Pancreatitis Bleeding

Endoscopic retrograde cholangiopancreatography (ERCP) can diagnose and treat abnormalities that affect a patient’s bile or pancreatic ducts, such as restrictions or blockages. Due to the risk of serious complications, it is recommended that ERCP is only performed when treatment may be administered during the initial diagnostic procedure.

Pancreatitis Bleeding from ERCP

One of the severe complications of the procedure is pancreatitis after ERCP. Patients who develop pancreatitis after ERCP may also suffer pancreatitis bleeding. Pancreatitis bleeding is associated with high mortality rates. Pancreatitis bleeding is a medical emergency that requires hospitalization and close care from qualified medical professionals.

Blood Vessel Erosion

Blood vessel erosion and rupture are among the primary causes of pancreatitis bleeding. As a result of pancreatitis, death of the surrounding tissue often occurs. This can lead to the formation of abscesses, pseudocysts, and pseudoaneurysms which contribute to pancreatitis bleeding.

These growths, along with severe inflammation of the pancreas, can erode major and minor blood vessels in the areas surrounding the pancreas. Additionally, rupture of these growths may also lead to life-threatening pancreatitis bleeding.

Blood Vessel Rupture

When blood vessels reach a certain point of erosion, they may rupture and cause severe pancreatitis bleeding. This pancreatitis bleeding is typically present in the gastrointestinal tract and abdominal cavity near the pancreas and surrounding organs. This pancreatitis bleeding occurrence is rare, yet carries a significant mortality rate of roughly 30 to 40 percent.

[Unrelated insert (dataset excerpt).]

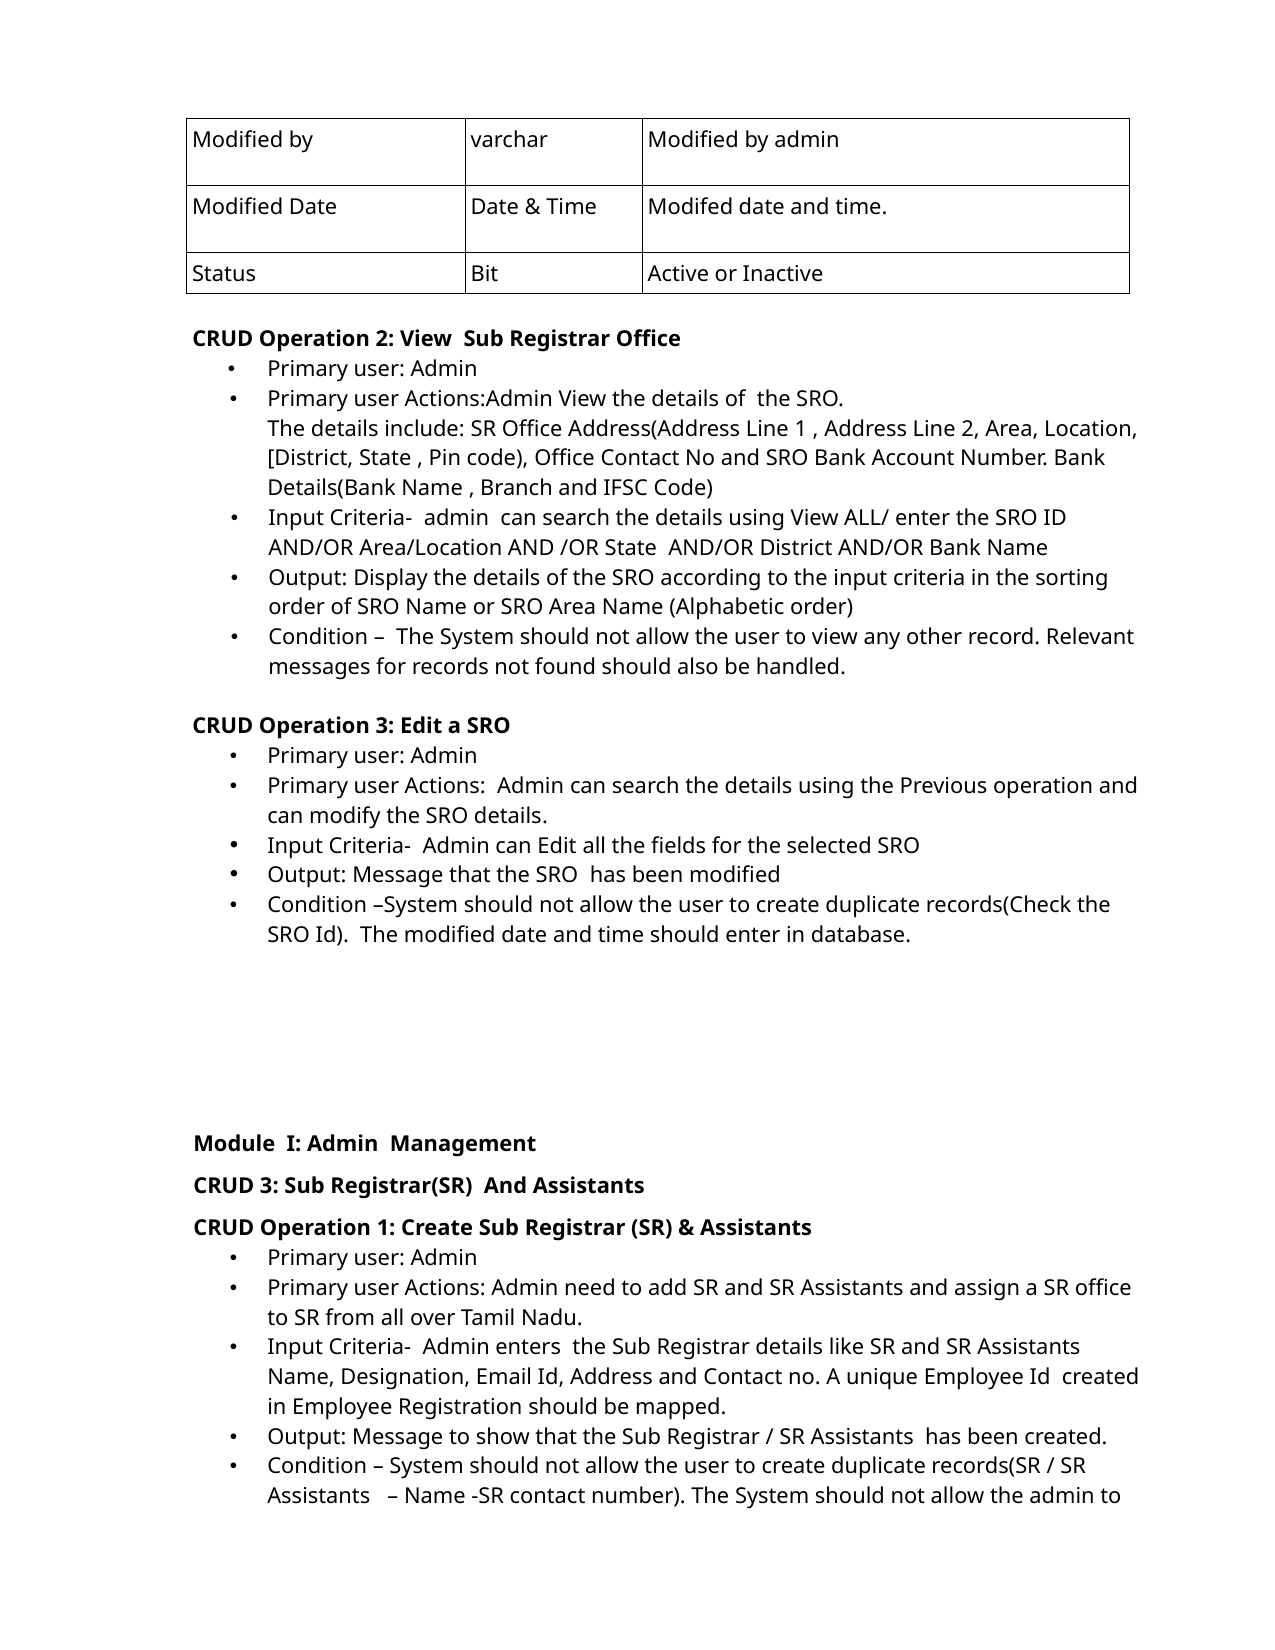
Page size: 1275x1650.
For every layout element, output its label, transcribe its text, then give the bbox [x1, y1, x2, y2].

The spleen, splenic artery, and other abdominal blood vessels are commonly affected. Also commonly affected is the portal vein. The portal vein is a major blood vessel connecting blood flow from the spleen and gastrointestinal tract to the liver.


Pancreatitis after ERCP can cause the formation and rupture of pseudocysts. Pseudocysts are growths that resemble cysts. They typically contain fluid that is comprised of blood, pancreatic enzymes, and dead cell tissue. In Greek, the name can be translated to “false cyst.” This is because a true cyst is lined with a certain type of tissue called epithelium, while psueudocysts are not.


Formation and rupture of pseudoaneurysms can also lead to lethal pancreatitis bleeding. A pseudoaneurysm is a collection of blood outside the blood vessels due to a leaking artery. Pseudoaneurysms have poorer wall support than true aneurysms, and are thus more likely to rupture.

Treating Pancreatitis Bleeding

Depending on the severity of the pancreatitis bleeding, the patient may require surgery. It is generally recommended to treat growths such as pseudocysts and pseudoaneurysms before they rupture. This preventative approach may eliminate the escalation to pancreatitis bleeding.


Treatment for pancreatitis bleeding may include embolization. Embolization involves use of a blood clot, gas bubble, or globule of fat to block a bleeding blood vessel. Pancreatitis bleeding treatment may also include placement of a covered stent. Thrombin may be injected near the bleeding site to clot the blood. In severe cases, open surgery may be required to repair the damaged blood vessels or remove a growth.